I had no plan to write poems about Japan, just let the references come in as (un)naturally as possible. Motoyama was the suburb I stayed in; I often stay in Surry Hills in Sydney. 'russian prison' refers to two different dates who told me, when I asked about WWII, that their grandfathers had been in prison in Moscow, and both survived. My own grandfather was in New Guinea and souvenired a Japanese flying jacket that I used to wear when we went spotlighting.

a motoyama summer or surry hills winter make breakfast.

Sexy & your friends celebrities its better than russian

prison or hunting a gun & jacket through new guinea.

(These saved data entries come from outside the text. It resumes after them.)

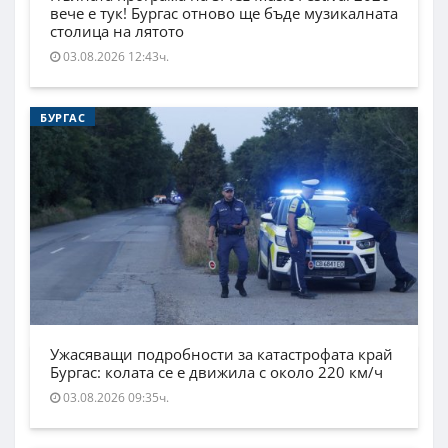
вече е тук! Бургас отново ще бъде музикалната
столица на лятото
03.08.2026 12:43ч.
БУРГАС
Ужасяващи подробности за катастрофата край
Бургас: колата се е движила с около 220 км/ч
03.08.2026 09:35ч.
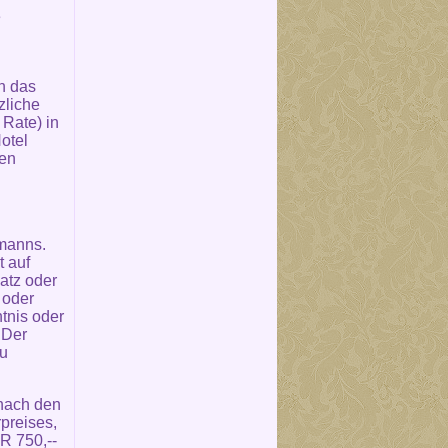
e
n das
zliche
Rate) in
otel
den
fmanns.
t auf
atz oder
 oder
tnis oder
 Der
zu
 nach den
preises,
R 750,--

congrats they punch while the second son gets

bumped down a navy singlet betrays a perfect structure

(a fish & soup diet prevent you

from becoming stocky or even forty)

In Cafe Jaaja in Kakuozan, Nagoya, a man told me about the birth of his first grandchild who was now his 'second happiness', his eldest son (the child's father) being his 'first happiness'. Like an heir to a throne, the second son got bumped.

#6 muzak to view the city with

I heard a lot of muzak in Japan and, as I was there at Christmas time, a lot of Christmas muzak. It got a bit hard to take. Not just in shops but at the gym, and in the poem, in the Higashiyama tower in the grounds of Higashiyama zoo, in Nagoya. That the songs that had been muzaked were often quite easy listening originals made them even more irksome. Like Wings' 'My Love' or Starland Vocal Band's 'Afternoon Delight'. There's something a bit too much about being in a non-English speaking country on a date with someone from a non-English speaking culture and hearing a muzaked version of a song about sex in the afternoon that is from your childhood, but before the birth of your date.

Muzak makes its originals grungy makes

everything real tough.

If i hold my pseudo baby tight i participate

in muzak & remember when

My love, has so much in him he tastes

Like a cloud, im sorry,

For going too far,

Being reckless in making friends

i hope night calms the polar bear

The cloud reference is not about how high the tower was (very) but to Junichiro Tanizaki's writings on Japanese aesthetics, especially in In Praise of Shadows, but also in his novel The Key. Tanizaki writes of Japanese skin as white, but a cloudy white that distinguishes it from the white of Europeans. The bear did seem quite agitated. The zoo resurfaced in another poem,

#7 voluptuary:

An elephants dancing leg, lion statue chained to a wall,

some notes i take with my camera

feathers glued on a sign. Watching old videos

is a mistake, similarly avoid the familiar cafes the zoo denies,

the affinity i claimed i had with snow leopards,

raccoon tongues more fastidious than gibbons.

Scarlet george, hyacinth nick

Those macaws couldnt have met each other elsewhere

The elephant had a chain on its leg: its 'dance' consisted of repeated pulling away from the wall, keeping its unchained feet on the ground.